━━━ Data shown ━━━

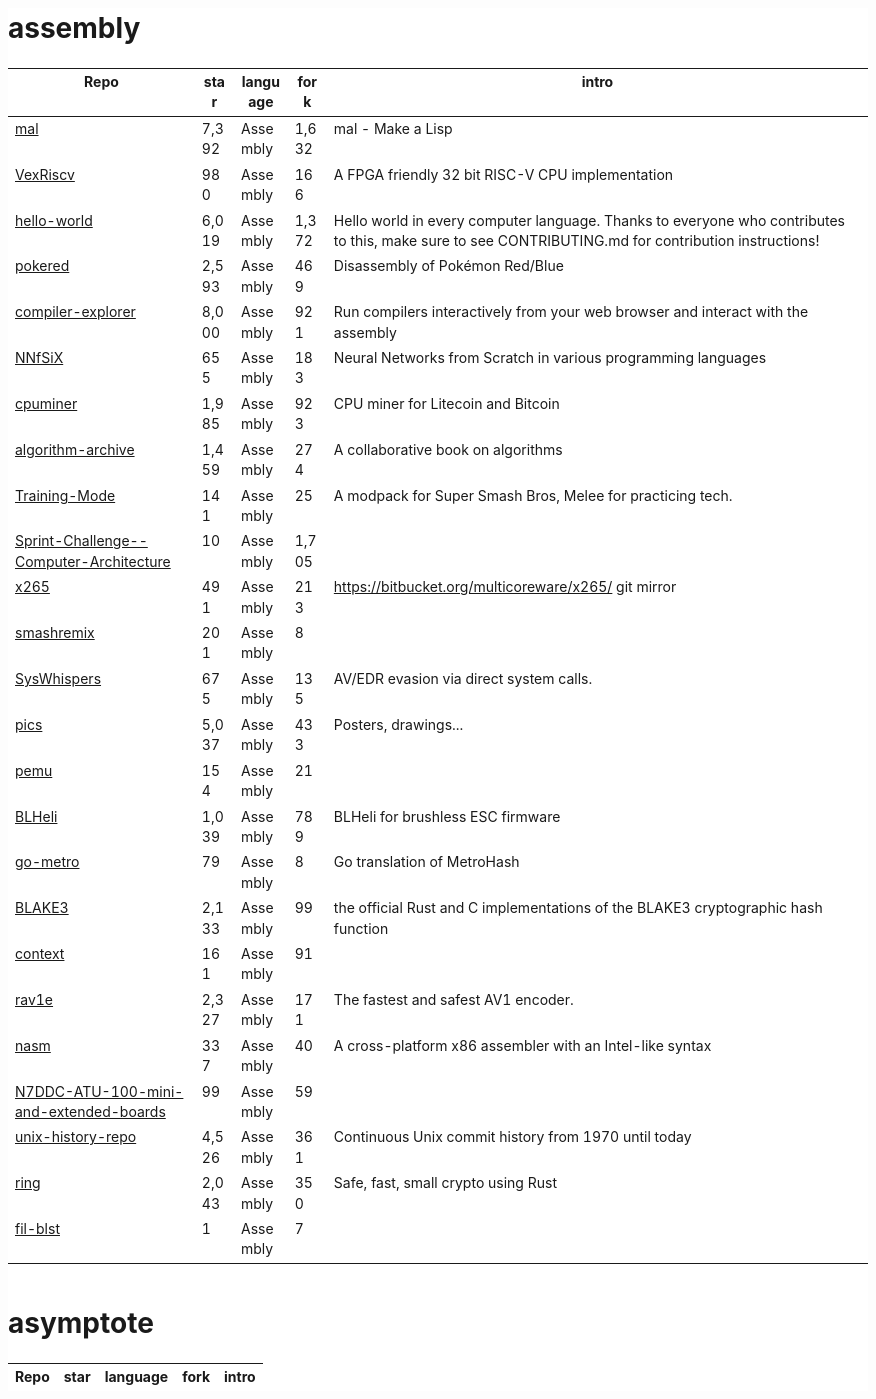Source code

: 

# assembly

Repo|star|language|fork|intro
-|-|-|-|-
[mal](https://github.com/kanaka/mal)|7,392|Assembly|1,632|mal - Make a Lisp
[VexRiscv](https://github.com/SpinalHDL/VexRiscv)|980|Assembly|166|A FPGA friendly 32 bit RISC-V CPU implementation
[hello-world](https://github.com/leachim6/hello-world)|6,019|Assembly|1,372|Hello world in every computer language. Thanks to everyone who contributes to this, make sure to see CONTRIBUTING.md for contribution instructions!
[pokered](https://github.com/pret/pokered)|2,593|Assembly|469|Disassembly of Pokémon Red/Blue
[compiler-explorer](https://github.com/compiler-explorer/compiler-explorer)|8,000|Assembly|921|Run compilers interactively from your web browser and interact with the assembly
[NNfSiX](https://github.com/Sentdex/NNfSiX)|655|Assembly|183|Neural Networks from Scratch in various programming languages
[cpuminer](https://github.com/pooler/cpuminer)|1,985|Assembly|923|CPU miner for Litecoin and Bitcoin
[algorithm-archive](https://github.com/algorithm-archivists/algorithm-archive)|1,459|Assembly|274|A collaborative book on algorithms
[Training-Mode](https://github.com/UnclePunch/Training-Mode)|141|Assembly|25|A modpack for Super Smash Bros, Melee for practicing tech.
[Sprint-Challenge--Computer-Architecture](https://github.com/LambdaSchool/Sprint-Challenge--Computer-Architecture)|10|Assembly|1,705|
[x265](https://github.com/videolan/x265)|491|Assembly|213|https://bitbucket.org/multicoreware/x265/ git mirror
[smashremix](https://github.com/JSsixtyfour/smashremix)|201|Assembly|8|
[SysWhispers](https://github.com/jthuraisamy/SysWhispers)|675|Assembly|135|AV/EDR evasion via direct system calls.
[pics](https://github.com/corkami/pics)|5,037|Assembly|433|Posters, drawings...
[pemu](https://github.com/Cpasjuste/pemu)|154|Assembly|21|
[BLHeli](https://github.com/bitdump/BLHeli)|1,039|Assembly|789|BLHeli for brushless ESC firmware
[go-metro](https://github.com/dgryski/go-metro)|79|Assembly|8|Go translation of MetroHash
[BLAKE3](https://github.com/BLAKE3-team/BLAKE3)|2,133|Assembly|99|the official Rust and C implementations of the BLAKE3 cryptographic hash function
[context](https://github.com/boostorg/context)|161|Assembly|91|
[rav1e](https://github.com/xiph/rav1e)|2,327|Assembly|171|The fastest and safest AV1 encoder.
[nasm](https://github.com/netwide-assembler/nasm)|337|Assembly|40|A cross-platform x86 assembler with an Intel-like syntax
[N7DDC-ATU-100-mini-and-extended-boards](https://github.com/Dfinitski/N7DDC-ATU-100-mini-and-extended-boards)|99|Assembly|59|
[unix-history-repo](https://github.com/dspinellis/unix-history-repo)|4,526|Assembly|361|Continuous Unix commit history from 1970 until today
[ring](https://github.com/briansmith/ring)|2,043|Assembly|350|Safe, fast, small crypto using Rust
[fil-blst](https://github.com/filecoin-project/fil-blst)|1|Assembly|7|


# asymptote

Repo|star|language|fork|intro
-|-|-|-|-
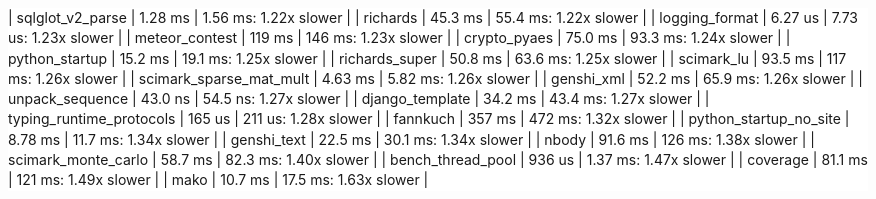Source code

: | sqlglot_v2_parse           | 1.28 ms                                                                                                               | 1.56 ms: 1.22x slower                                                                                                       |
| richards                   | 45.3 ms                                                                                                               | 55.4 ms: 1.22x slower                                                                                                       |
| logging_format             | 6.27 us                                                                                                               | 7.73 us: 1.23x slower                                                                                                       |
| meteor_contest             | 119 ms                                                                                                                | 146 ms: 1.23x slower                                                                                                        |
| crypto_pyaes               | 75.0 ms                                                                                                               | 93.3 ms: 1.24x slower                                                                                                       |
| python_startup             | 15.2 ms                                                                                                               | 19.1 ms: 1.25x slower                                                                                                       |
| richards_super             | 50.8 ms                                                                                                               | 63.6 ms: 1.25x slower                                                                                                       |
| scimark_lu                 | 93.5 ms                                                                                                               | 117 ms: 1.26x slower                                                                                                        |
| scimark_sparse_mat_mult    | 4.63 ms                                                                                                               | 5.82 ms: 1.26x slower                                                                                                       |
| genshi_xml                 | 52.2 ms                                                                                                               | 65.9 ms: 1.26x slower                                                                                                       |
| unpack_sequence            | 43.0 ns                                                                                                               | 54.5 ns: 1.27x slower                                                                                                       |
| django_template            | 34.2 ms                                                                                                               | 43.4 ms: 1.27x slower                                                                                                       |
| typing_runtime_protocols   | 165 us                                                                                                                | 211 us: 1.28x slower                                                                                                        |
| fannkuch                   | 357 ms                                                                                                                | 472 ms: 1.32x slower                                                                                                        |
| python_startup_no_site     | 8.78 ms                                                                                                               | 11.7 ms: 1.34x slower                                                                                                       |
| genshi_text                | 22.5 ms                                                                                                               | 30.1 ms: 1.34x slower                                                                                                       |
| nbody                      | 91.6 ms                                                                                                               | 126 ms: 1.38x slower                                                                                                        |
| scimark_monte_carlo        | 58.7 ms                                                                                                               | 82.3 ms: 1.40x slower                                                                                                       |
| bench_thread_pool          | 936 us                                                                                                                | 1.37 ms: 1.47x slower                                                                                                       |
| coverage                   | 81.1 ms                                                                                                               | 121 ms: 1.49x slower                                                                                                        |
| mako                       | 10.7 ms                                                                                                               | 17.5 ms: 1.63x slower                                                                                                       |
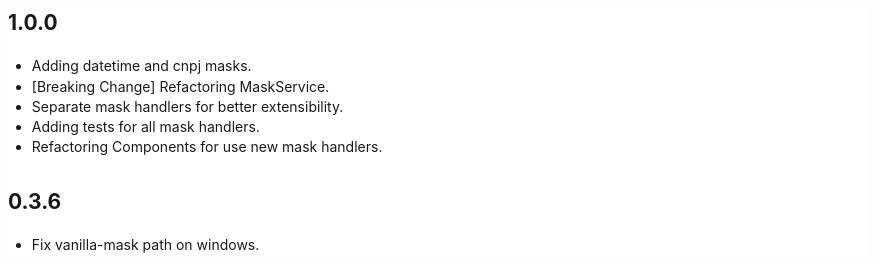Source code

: ## 1.0.0

* Adding datetime and cnpj masks.
* [Breaking Change] Refactoring MaskService.
* Separate mask handlers for better extensibility.
* Adding tests for all mask handlers.
* Refactoring Components for use new mask handlers.

## 0.3.6

* Fix vanilla-mask path on windows.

━━━

Requirement
Copy out, from the records above, every line that holds the string "with".

Answer section
[compiler-explorer](https://github.com/compiler-explorer/compiler-explorer)|8,000|Assembly|921|Run compilers interactively from your web browser and interact with the assembly
[nasm](https://github.com/netwide-assembler/nasm)|337|Assembly|40|A cross-platform x86 assembler with an Intel-like syntax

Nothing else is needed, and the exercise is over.